Did you decide to read this blog because you are interested in arts and culture?  Or did you choose to read it because you know me?  Was it, perhaps, the suggestion of a changed life that enticed you?

In one episode of The Simpsons, Homer is driving home from work and he is excited because it is the day that all the new billboard advertising comes out.  As he drives, he dutifully stops at each billboard, writes down what he is ‘supposed’ to buy and drives on.  Finally, he sees a billboard advertising clown school, which he rejects as a waste of time.  Yet this is the billboard that stays on his mind until he announces that he is going to become a clown.

Billboards are an interesting form of advertising.  These signs have only a few seconds to catch our attention and make the product appealing in that short time.  Most of them seem ridiculous.  Everybody knows the drinking that beer from the vortex bottle will not make life better than if it were out of a normal bottle.  So why advertise?  How much of advertising is capitalizing on a supposed need, like the need to be liked and accepted?

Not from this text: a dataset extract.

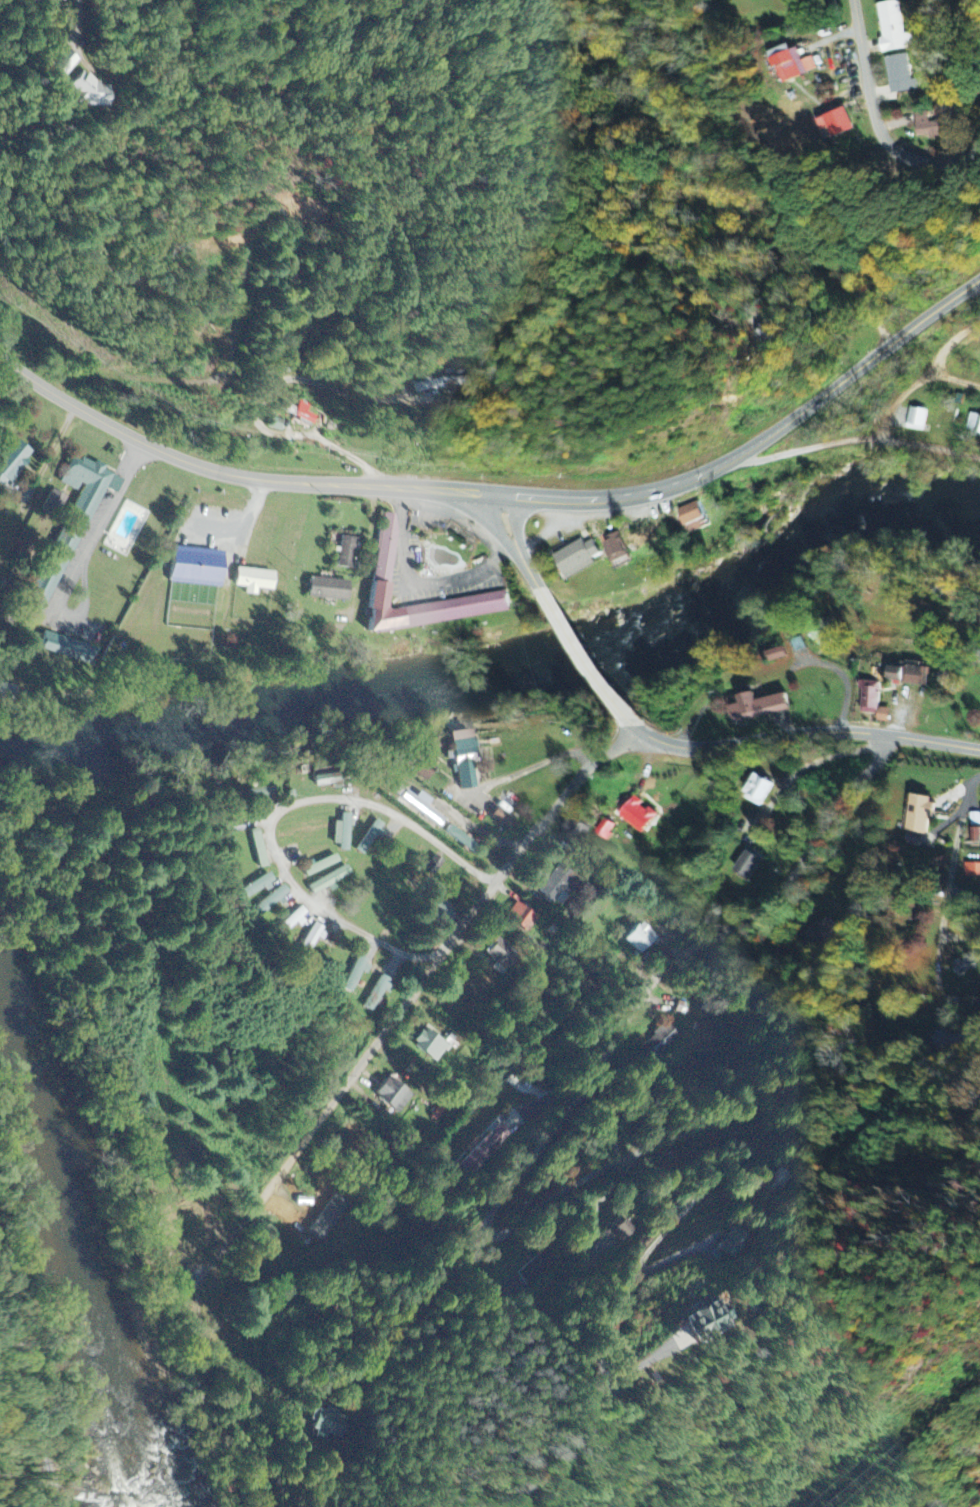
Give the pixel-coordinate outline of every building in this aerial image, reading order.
[(912,47),(910,33),(903,34),(897,0),(875,4),(881,38),(877,39),(879,52),(912,47)] [(766,53),(780,84),(814,69),(808,55),(794,62),(785,44),(766,53)] [(50,65),(64,78),(79,61),(65,48),(50,65)] [(888,94),(919,90),(918,79),(909,80),(906,54),(883,57),(888,94)] [(109,109),(110,87),(98,86),(98,77),(71,76),(70,107),(109,109)] [(820,132),(827,128),(831,139),(852,130),(843,107),(815,119),(820,132)] [(946,136),(944,107),(933,108),(934,122),(927,122),(926,112),(912,113),(914,137),(926,136),(927,137),(946,136)] [(770,343),(778,331),(762,322),(755,334),(770,343)] [(416,393),(463,389),(462,378),(426,381),(426,383),(415,384),(416,393)] [(318,417),(310,413),(313,406),(303,401),(296,417),(315,425),(318,417)] [(904,429),(922,432),(925,410),(907,407),(904,429)] [(968,413),(964,434),(979,437),(979,416),(968,413)] [(5,491),(32,453),(14,440),(0,459),(0,487),(5,491)] [(100,488),(114,493),(120,479),(103,471),(104,468),(81,458),(79,462),(71,458),(59,484),(76,492),(23,611),(42,620),(100,488)] [(43,506),(58,514),(66,498),(51,490),(43,506)] [(676,510),(686,534),(706,525),(696,501),(676,510)] [(383,514),(369,584),(364,634),(374,635),(509,611),(504,590),(386,612),(383,609),(398,532),(395,515),(383,514)] [(626,557),(619,533),(601,538),(608,562),(626,557)] [(356,540),(340,537),(336,568),(352,570),(356,540)] [(599,555),(591,540),(583,545),(580,540),(550,556),(562,581),(594,565),(591,559),(599,555)] [(219,587),(220,551),(168,549),(167,584),(219,587)] [(271,592),(274,573),(236,568),(233,587),(244,589),(243,595),(255,597),(256,590),(271,592)] [(347,601),(347,581),(307,579),(306,599),(347,601)] [(95,650),(41,633),(36,650),(90,667),(95,650)] [(762,653),(765,663),(784,657),(780,647),(762,653)] [(884,679),(892,680),(891,684),(923,687),(925,668),(913,667),(914,665),(902,664),(902,668),(885,667),(884,679)] [(876,708),(877,682),(859,681),(857,714),(874,715),(873,722),(885,722),(886,709),(876,708)] [(782,694),(751,701),(749,692),(733,696),(735,705),(724,707),(727,724),(785,711),(782,694)] [(450,734),(459,791),(475,788),(471,762),(475,761),(470,731),(450,734)] [(406,769),(424,783),(436,767),(419,753),(406,769)] [(757,807),(770,785),(752,775),(739,797),(757,807)] [(405,788),(397,783),(391,793),(399,798),(405,788)] [(274,795),(272,786),(254,790),(257,800),(274,795)] [(430,802),(418,792),(414,798),(405,791),(399,799),(438,830),(444,822),(426,807),(430,802)] [(930,798),(908,794),(901,831),(923,835),(930,798)] [(655,815),(634,795),(617,814),(638,834),(655,815)] [(515,823),(497,808),(490,817),(508,832),(515,823)] [(350,815),(340,815),(340,823),(333,823),(332,845),(339,845),(338,852),(349,852),(350,815)] [(613,825),(601,819),(593,835),(606,841),(613,825)] [(382,825),(374,820),(355,852),(363,857),(382,825)] [(479,845),(449,827),(444,836),(473,854),(479,845)] [(251,831),(256,870),(265,868),(259,830),(251,831)] [(757,858),(741,851),(731,873),(748,881),(757,858)] [(301,869),(305,878),(338,863),(334,855),(301,869)] [(979,878),(979,864),(962,863),(961,877),(979,878)] [(560,907),(576,882),(554,868),(538,892),(560,907)] [(246,900),(273,882),(268,873),(240,891),(246,900)] [(254,911),(262,919),(288,894),(281,886),(254,911)] [(457,909),(434,897),(427,912),(449,923),(457,909)] [(506,919),(530,932),(538,918),(515,904),(506,919)] [(308,916),(300,908),(276,930),(284,938),(308,916)] [(838,928),(821,916),(803,940),(821,953),(838,928)] [(644,956),(659,937),(641,922),(625,941),(644,956)] [(310,958),(323,931),(312,925),(298,952),(310,958)] [(487,957),(511,967),(518,950),(493,940),(487,957)] [(979,961),(979,947),(949,966),(955,976),(979,961)] [(342,990),(352,995),(368,963),(357,958),(342,990)] [(389,995),(395,986),(381,977),(363,1007),(372,1013),(384,993),(389,995)] [(645,1043),(660,1060),(683,1041),(668,1024),(645,1043)] [(412,1048),(438,1064),(449,1046),(422,1030),(412,1048)] [(413,1095),(385,1078),(374,1098),(402,1114),(413,1095)] [(460,1167),(475,1181),(516,1136),(500,1122),(460,1167)] [(611,1230),(629,1243),(640,1227),(622,1215),(611,1230)] [(754,1240),(737,1227),(721,1247),(738,1260),(754,1240)] [(736,1322),(731,1312),(725,1315),(719,1301),(681,1319),(690,1338),(697,1334),(700,1339),(736,1322)] [(328,1434),(344,1438),(348,1420),(334,1416),(335,1413),(314,1408),(309,1429),(317,1431),(315,1438),(326,1441),(328,1434)]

 Could it be that advertisers are creating idols in our lives by telling us what we need to be happy, popular, sexy, or even educated?  In Homer’s case, he became convinced that the way to a fulfilled life was through Krusty’s Clown School.  Christian’s claim that the only way to a truly fulfilled life is through Jesus.  If a life in Christ is what we need then does being filled and guided by the Holy Spirit make us immune to advertising?  How should we respond to the ‘wants’ communicated by the billboards?  How do billboards impact your desires and wants?

1 Comment

  1. Ben says:

    Dan, how do you know drinking beer from a vortex bottle won’t make life better? You get to watch your beer swirl around into your glass and then show your friends. Now you all have something to talk about for a few moments, therefore adding (ever so slightly) to the overall excitement of the night. Sounds like life just got a little better.

    I think advertisers are addressing a condition of the human heart, not creating a condition of the human heart. I don’t know what I need to be happy, popular, sexy, and educated. I just know that I want to be happy, popular, sexy, and educated.

    On your point about the Holy Spirit, I don’t think the goal should be immunity from advertising. Jesus may have bought a vortex bottle after driving by the billboard. However, if they were out of them when he got to the liquor store, I don’t think his heart would have sank.